--- What to work on ---
a: According to the page on common regular expressions, why did the author decide to compile a collection of them?
b: In the page on common regular expressions, what is the maximum age in years that the age pattern accepts?
c: Write a continuation of the page on common regular expressions, beginning immediately after its final sentence.
[Provided passage]
Common Regular Expressions

I’ve gotten better and more comfortable with regular expressions as time has passed, and sometimes I spend timing wading through google for some common regular expressions I want to put into use, because I’m sure someone has already created it. Well, this isn’t always true (or easy to find), so I decided to collect some common Regular Expressions that may benefit readers. It’s a good idea to keep two things handy if you want to play with Regular Expressions yourself:

Common Regular Expressions:

Date and Time RegEx

Time format (no seconds):
HH:MM am/pm

^([1-9]|1[012]):(0[0-9]|[1-5][0-9])\s?(am|AM|pm|PM)$

Date in mm/dd/yyyy format, with an option for m/d/yyyy (exclude zero’s)

^(0?[1-9]|1[012])[ \/.-](0?[1-9]|[12][0-9]|3[01])[ \/.-](19|20)\d\d$

Date in dd/mm/yyyy format, with an option for d/m/yyyy (exclude zero’s)

^(0?[1-9]|[12][0-9]|3[01])[ \/.-](0?[1-9]|1[012])[ \/.-](19|20)\d\d$

Demographics RegEx

Age in years – max 122

^([0-9]|[1-9][0-9]|[1-9][0-1][0-9]|[1-9]2[0-2])$

Height in Feet and Inches:
6’3″

^([1-8]')?\s?([1-9]|1[01])$

Contact Information RegEx

U.S. Phone Number – parenthesis, periods, dashes, underscore, and spaces are allowed:
(123)456-7890
(123) 456 – 7890
( 123 )456-7890
1234567890
123.456.7890
123-456-7890
123 456 7890

^[\(\s\._-]*\d{3}[\)\s\._-]*\d{3}[\s\._-]*\d{4}$

U.S. Zip Code – 5 or 9 digit with dash

^\d{5}([\-]\d{4}){0,1}$

Email Address – (use preg_match) credit goes to fightingforalostcause.net

/^[-_a-z0-9\'+*$^&%=~!?{}]++(?:\.[-_a-z0-9\'+*$^&%=~!?{}]+)*+@(?:(?![-.])[-a-z0-9.]+(?

Currency RegEx

Currency – U.S. Dollars and Cents with commas for multiple’s of 1000 and a period for the decimal:
$12,000.23

^\$?([1-9]{1}[0-9]{0,2}(\,[0-9]{3})*(\.[0-9]{0,2})?|[1-9]{1}[0-9]{0,} (\.[0-9]{0,2})?|0(\.[0-9]{0,2})?|(\.[0-9]{1,2})?)$

Currency – British Pounds with commas for multiple’s of 1000 and a period for the decimal:
£12,000.23

^\u00A3?([1-9]{1}[0-9]{0,2}(\,[0-9]{3})*(\.[0-9]{0,2})?|[1-9]{1}[0-9]{0,} (\.[0-9]{0,2})?|0(\.[0-9]{0,2})?|(\.[0-9]{1,2})?)$

Currency – Euros with periods for multiple’s of 1000 and a comma for the decimal:
€12.000,23

^\u20AC?([1-9]{1}[0-9]{0,2}(\.[0-9]{3})*(\,[0-9]{0,2})?|[1-9]{1}[0-9]{0,} (\,[0-9]{0,2})?|0(\,[0-9]{0,2})?|(\,[0-9]{1,2})?)$

Currency – Euros, French style, with spaces for multiple’s of 1000 and a comma for the decimal:
€12 000,23

^\u20AC?([1-9]{1}[0-9]{0,2}(\s[0-9]{3})*(\,[0-9]{0,2})?|[1-9]{1}[0-9]{0,} (\,[0-9]{0,2})?|0(\,[0-9]{0,2})?|(\,[0-9]{1,2})?)$

Testing Regular Expressions with Color Highlighting

Discovered a great website today while working on a complex Regular Expression: RegExPal.com. The site provides color code highlighting for RegEx syntax, including real-time evaluation of test data. If you, for instance, forget to include a closing or opening parenthesis for a group inside the regular expression, the orphaned parenthesis will be highlighted in red for easy identification of the error.
[/Provided passage]
[Extracted records]
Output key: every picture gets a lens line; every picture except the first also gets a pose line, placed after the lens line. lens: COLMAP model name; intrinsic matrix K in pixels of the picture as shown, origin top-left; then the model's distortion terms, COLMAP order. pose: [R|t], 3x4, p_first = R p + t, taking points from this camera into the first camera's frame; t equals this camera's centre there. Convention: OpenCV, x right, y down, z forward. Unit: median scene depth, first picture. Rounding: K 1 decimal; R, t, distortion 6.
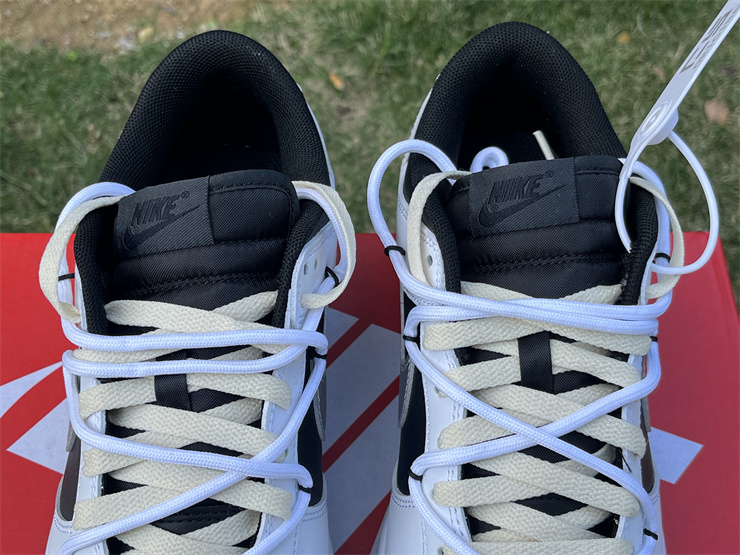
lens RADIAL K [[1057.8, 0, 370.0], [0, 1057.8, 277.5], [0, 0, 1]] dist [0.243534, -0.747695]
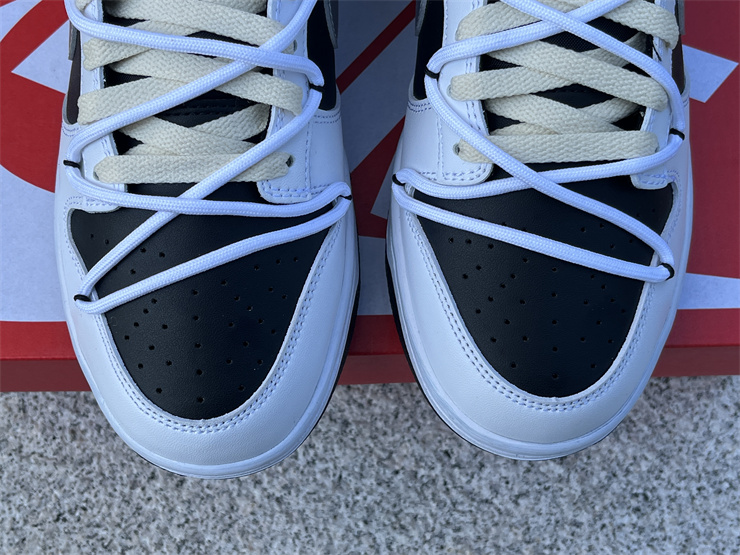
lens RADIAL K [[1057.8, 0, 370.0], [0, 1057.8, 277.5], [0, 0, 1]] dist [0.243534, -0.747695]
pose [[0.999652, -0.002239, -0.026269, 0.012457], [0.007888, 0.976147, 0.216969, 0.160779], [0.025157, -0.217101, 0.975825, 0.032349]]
[/Extracted records]
[Extracted records]
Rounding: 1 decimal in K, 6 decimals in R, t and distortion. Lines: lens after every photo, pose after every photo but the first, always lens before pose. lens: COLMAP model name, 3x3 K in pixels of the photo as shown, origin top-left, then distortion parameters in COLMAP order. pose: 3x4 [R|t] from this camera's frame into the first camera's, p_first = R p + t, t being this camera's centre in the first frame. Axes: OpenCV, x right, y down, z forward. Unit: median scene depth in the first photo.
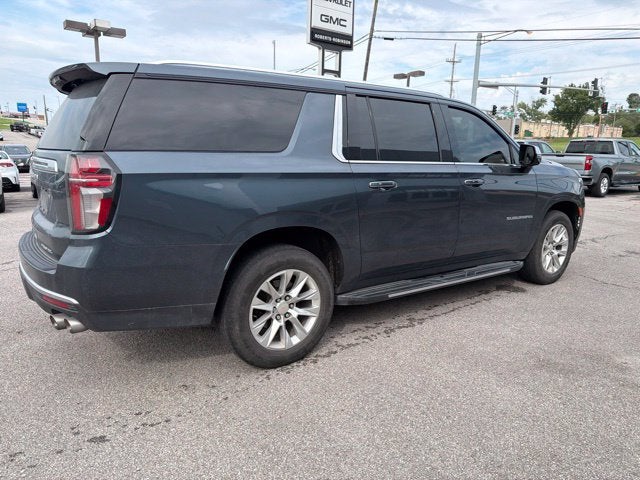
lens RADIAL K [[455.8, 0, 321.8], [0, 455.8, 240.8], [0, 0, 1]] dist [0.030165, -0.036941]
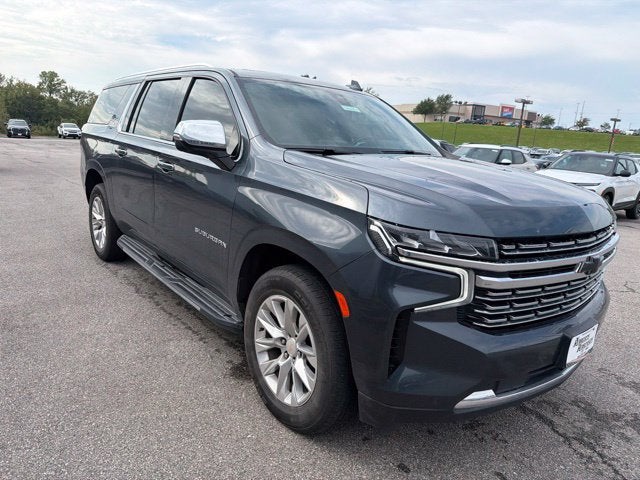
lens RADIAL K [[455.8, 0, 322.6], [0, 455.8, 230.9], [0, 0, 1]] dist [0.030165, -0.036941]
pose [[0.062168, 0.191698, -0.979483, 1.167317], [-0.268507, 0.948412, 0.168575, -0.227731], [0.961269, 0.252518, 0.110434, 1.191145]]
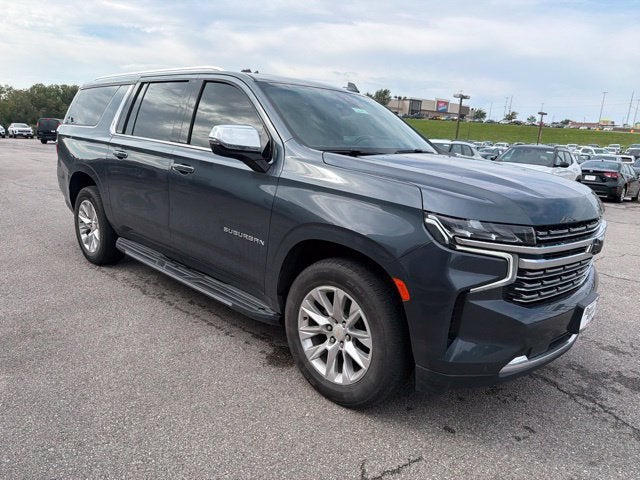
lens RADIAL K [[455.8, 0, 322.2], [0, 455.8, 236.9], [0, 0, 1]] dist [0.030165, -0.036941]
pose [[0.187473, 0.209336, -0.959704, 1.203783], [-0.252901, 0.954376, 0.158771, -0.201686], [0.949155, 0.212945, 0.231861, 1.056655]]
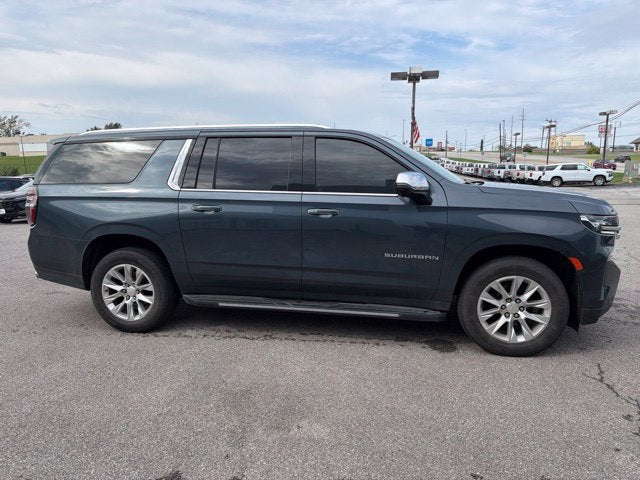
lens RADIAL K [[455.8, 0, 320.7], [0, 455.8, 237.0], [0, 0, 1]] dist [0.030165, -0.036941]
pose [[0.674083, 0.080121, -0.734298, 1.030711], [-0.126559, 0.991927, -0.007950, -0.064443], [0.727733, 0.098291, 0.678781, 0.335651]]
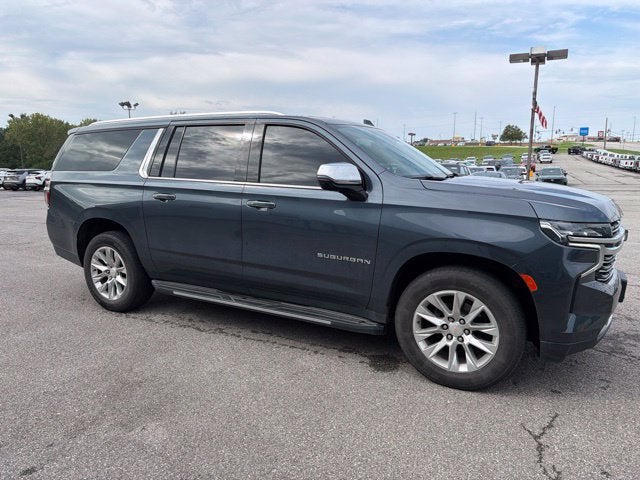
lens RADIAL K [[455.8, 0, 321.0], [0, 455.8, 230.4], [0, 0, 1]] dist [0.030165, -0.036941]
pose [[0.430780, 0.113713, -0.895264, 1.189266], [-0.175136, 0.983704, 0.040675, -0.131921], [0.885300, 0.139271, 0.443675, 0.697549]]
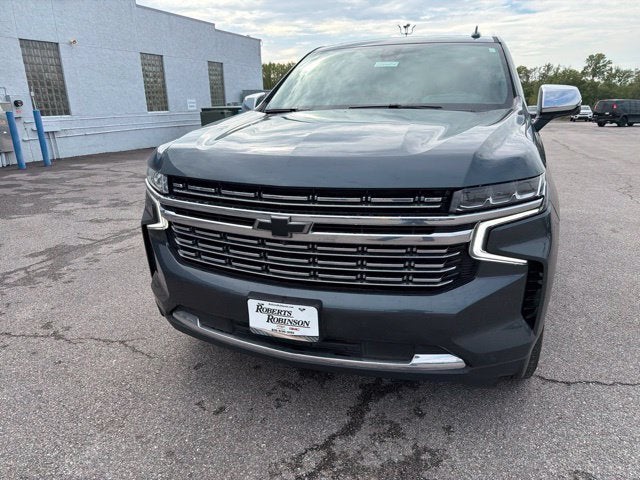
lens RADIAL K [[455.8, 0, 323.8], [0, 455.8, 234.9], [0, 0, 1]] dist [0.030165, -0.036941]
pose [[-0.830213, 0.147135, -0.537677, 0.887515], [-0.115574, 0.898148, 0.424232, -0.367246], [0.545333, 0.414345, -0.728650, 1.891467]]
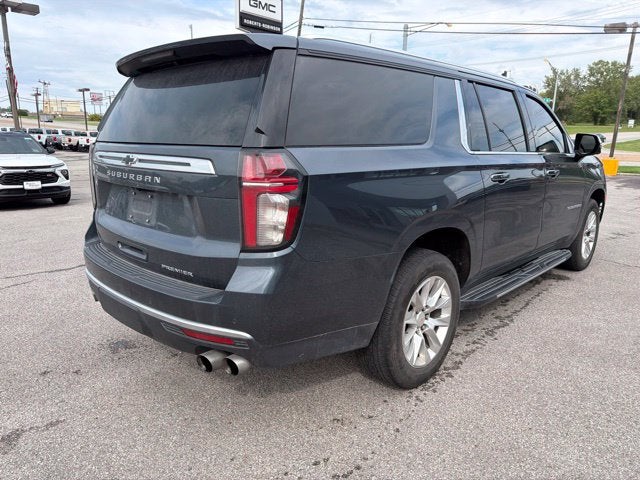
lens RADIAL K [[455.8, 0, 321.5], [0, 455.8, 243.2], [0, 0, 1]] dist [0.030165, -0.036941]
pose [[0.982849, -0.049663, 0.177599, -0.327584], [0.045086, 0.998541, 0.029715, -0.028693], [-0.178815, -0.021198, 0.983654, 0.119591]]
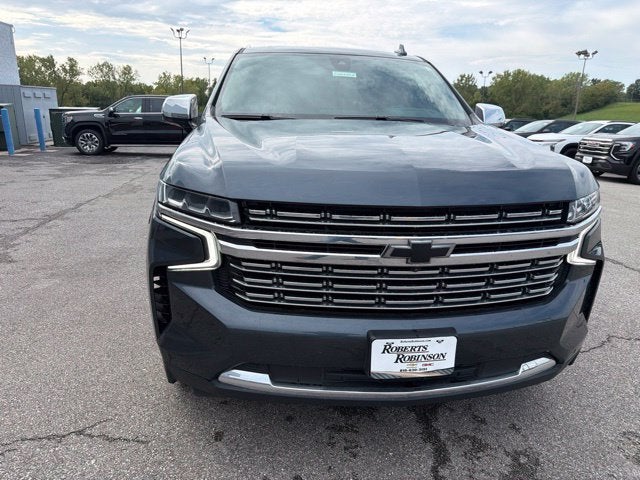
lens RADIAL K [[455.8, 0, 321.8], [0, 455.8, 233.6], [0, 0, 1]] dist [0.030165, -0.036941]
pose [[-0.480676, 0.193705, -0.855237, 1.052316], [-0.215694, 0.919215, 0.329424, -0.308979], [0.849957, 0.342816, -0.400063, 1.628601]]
[/Extracted records]
[Extracted records]
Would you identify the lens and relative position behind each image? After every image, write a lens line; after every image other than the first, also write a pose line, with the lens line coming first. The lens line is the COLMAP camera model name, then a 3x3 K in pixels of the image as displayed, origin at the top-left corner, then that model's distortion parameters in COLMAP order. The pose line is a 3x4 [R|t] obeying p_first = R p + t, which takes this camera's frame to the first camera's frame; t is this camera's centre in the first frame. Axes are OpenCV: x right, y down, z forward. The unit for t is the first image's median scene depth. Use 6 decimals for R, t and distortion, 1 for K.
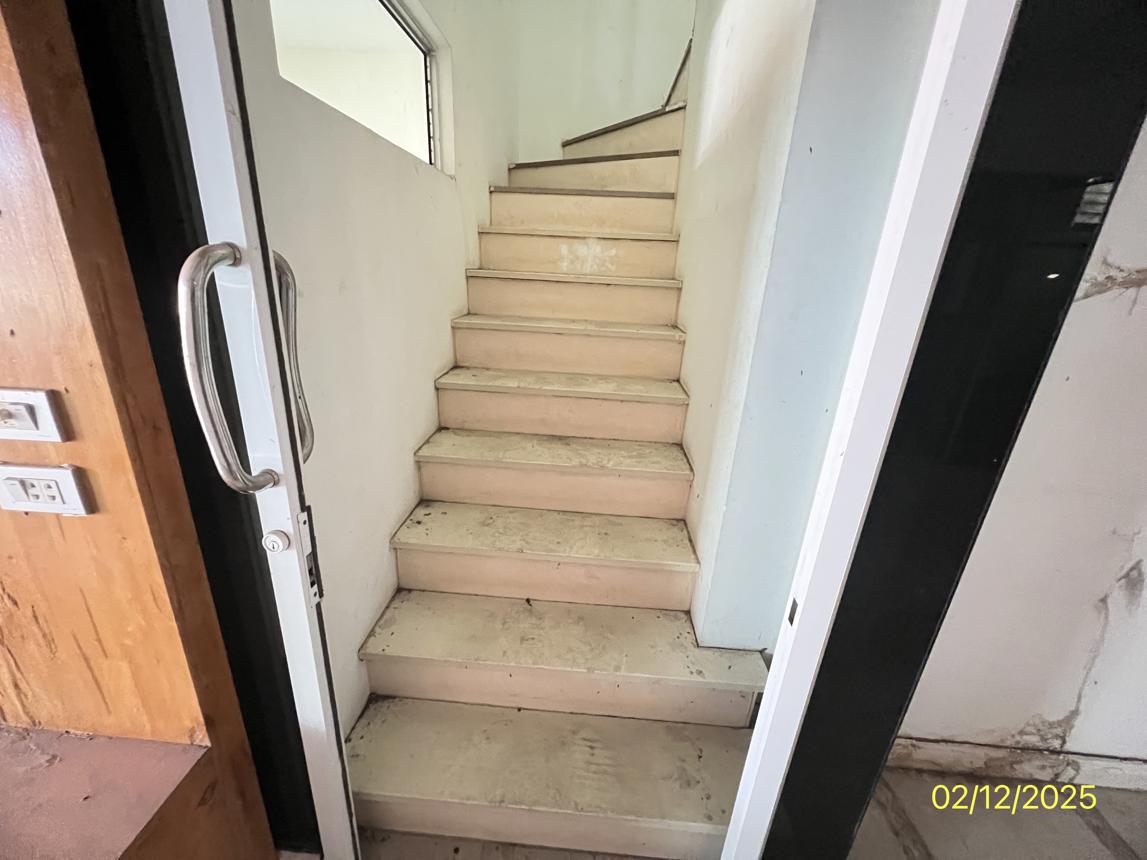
[/Extracted records]
--- Exercise results ---
a: Searching Google for common regular expressions, on the assumption that someone had already written them, did not always turn up what was needed, or made it hard to find. The author therefore gathered common regular expressions in one place so that readers might benefit.

b: The age pattern accepts a maximum of 122 years.

c:
Here is a quick screenshot of some of the highlighting in action:
RegExPal Screenshot

Be advised that this is based on JavaScript regular expressions, which are comparable to the PERL compatible RegEx functions, such as preg_replace() and preg_match(). It’s a good idea to get familiar with this syntax, as ereg() and eregi() style functions will be removed from PHP6 when it is released, sometime in the future. Make sure to also checkout the Regular Expressions Cookbook contributed to by the author of RegExPal.com.

Regular Expression Syntax (RegEx) Sample

The handy Regular Expression Syntax from the PHP book (pages 149-150). Check out the free PDF if you don’t have it already!

Regular Expression Syntax

^ – Start of string
$ – End of string
. – Any single character
( ) – Group of expressions
[] – Item range ( e.g. [afg] means a, f, or g )
[^] – Items not in range ( e.g. [^cde] means not c, d, or e )
– (dash) – character range within an item range ( e.g. [a-z] means a through z )
| (pipe) – Logical or ( e.g. (a|b) means a or b )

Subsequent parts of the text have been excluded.